[Excerpts from a dataset]
##############################
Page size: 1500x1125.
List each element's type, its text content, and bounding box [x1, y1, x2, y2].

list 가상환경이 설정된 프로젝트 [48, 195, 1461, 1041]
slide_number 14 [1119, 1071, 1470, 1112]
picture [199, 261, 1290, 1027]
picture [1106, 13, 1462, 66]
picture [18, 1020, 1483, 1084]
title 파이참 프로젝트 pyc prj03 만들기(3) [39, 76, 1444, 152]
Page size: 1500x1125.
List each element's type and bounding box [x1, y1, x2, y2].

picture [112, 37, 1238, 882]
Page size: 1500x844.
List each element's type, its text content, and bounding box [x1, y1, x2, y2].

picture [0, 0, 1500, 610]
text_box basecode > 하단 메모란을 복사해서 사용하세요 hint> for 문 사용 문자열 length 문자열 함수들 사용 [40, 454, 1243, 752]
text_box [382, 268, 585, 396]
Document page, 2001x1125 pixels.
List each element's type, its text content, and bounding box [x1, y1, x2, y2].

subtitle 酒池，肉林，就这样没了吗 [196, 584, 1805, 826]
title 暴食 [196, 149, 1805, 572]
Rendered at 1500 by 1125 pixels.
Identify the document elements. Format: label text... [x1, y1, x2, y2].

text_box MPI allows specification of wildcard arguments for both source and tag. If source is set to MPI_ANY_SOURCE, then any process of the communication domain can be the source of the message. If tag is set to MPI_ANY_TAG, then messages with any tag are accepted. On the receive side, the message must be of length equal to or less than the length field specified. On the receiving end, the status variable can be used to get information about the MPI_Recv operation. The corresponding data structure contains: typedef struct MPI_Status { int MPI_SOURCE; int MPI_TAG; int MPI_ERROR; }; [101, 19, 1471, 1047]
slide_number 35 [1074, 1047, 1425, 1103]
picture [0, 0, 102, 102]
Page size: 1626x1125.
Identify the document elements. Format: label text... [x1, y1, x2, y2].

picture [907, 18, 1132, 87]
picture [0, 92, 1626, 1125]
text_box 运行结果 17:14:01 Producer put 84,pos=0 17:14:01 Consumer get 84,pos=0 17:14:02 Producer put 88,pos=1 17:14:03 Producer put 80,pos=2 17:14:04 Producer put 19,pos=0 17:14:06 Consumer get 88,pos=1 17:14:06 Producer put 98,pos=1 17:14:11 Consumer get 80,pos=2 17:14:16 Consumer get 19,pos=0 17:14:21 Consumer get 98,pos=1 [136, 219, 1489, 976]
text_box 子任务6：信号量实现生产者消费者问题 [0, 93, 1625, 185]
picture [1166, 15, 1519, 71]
##############################
**Aim of the task:**
The reply should restate the records above in full, character for character.

**Result of this task:**
Page size: 1500x1125.
List each element's type, its text content, and bounding box [x1, y1, x2, y2].

list 가상환경이 설정된 프로젝트 [48, 195, 1461, 1041]
slide_number 14 [1119, 1071, 1470, 1112]
picture [199, 261, 1290, 1027]
picture [1106, 13, 1462, 66]
picture [18, 1020, 1483, 1084]
title 파이참 프로젝트 pyc prj03 만들기(3) [39, 76, 1444, 152]
Page size: 1500x1125.
List each element's type and bounding box [x1, y1, x2, y2].

picture [112, 37, 1238, 882]
Page size: 1500x844.
List each element's type, its text content, and bounding box [x1, y1, x2, y2].

picture [0, 0, 1500, 610]
text_box basecode > 하단 메모란을 복사해서 사용하세요 hint> for 문 사용 문자열 length 문자열 함수들 사용 [40, 454, 1243, 752]
text_box [382, 268, 585, 396]
Document page, 2001x1125 pixels.
List each element's type, its text content, and bounding box [x1, y1, x2, y2].

subtitle 酒池，肉林，就这样没了吗 [196, 584, 1805, 826]
title 暴食 [196, 149, 1805, 572]
Rendered at 1500 by 1125 pixels.
Identify the document elements. Format: label text... [x1, y1, x2, y2].

text_box MPI allows specification of wildcard arguments for both source and tag. If source is set to MPI_ANY_SOURCE, then any process of the communication domain can be the source of the message. If tag is set to MPI_ANY_TAG, then messages with any tag are accepted. On the receive side, the message must be of length equal to or less than the length field specified. On the receiving end, the status variable can be used to get information about the MPI_Recv operation. The corresponding data structure contains: typedef struct MPI_Status { int MPI_SOURCE; int MPI_TAG; int MPI_ERROR; }; [101, 19, 1471, 1047]
slide_number 35 [1074, 1047, 1425, 1103]
picture [0, 0, 102, 102]
Page size: 1626x1125.
Identify the document elements. Format: label text... [x1, y1, x2, y2].

picture [907, 18, 1132, 87]
picture [0, 92, 1626, 1125]
text_box 运行结果 17:14:01 Producer put 84,pos=0 17:14:01 Consumer get 84,pos=0 17:14:02 Producer put 88,pos=1 17:14:03 Producer put 80,pos=2 17:14:04 Producer put 19,pos=0 17:14:06 Consumer get 88,pos=1 17:14:06 Producer put 98,pos=1 17:14:11 Consumer get 80,pos=2 17:14:16 Consumer get 19,pos=0 17:14:21 Consumer get 98,pos=1 [136, 219, 1489, 976]
text_box 子任务6：信号量实现生产者消费者问题 [0, 93, 1625, 185]
picture [1166, 15, 1519, 71]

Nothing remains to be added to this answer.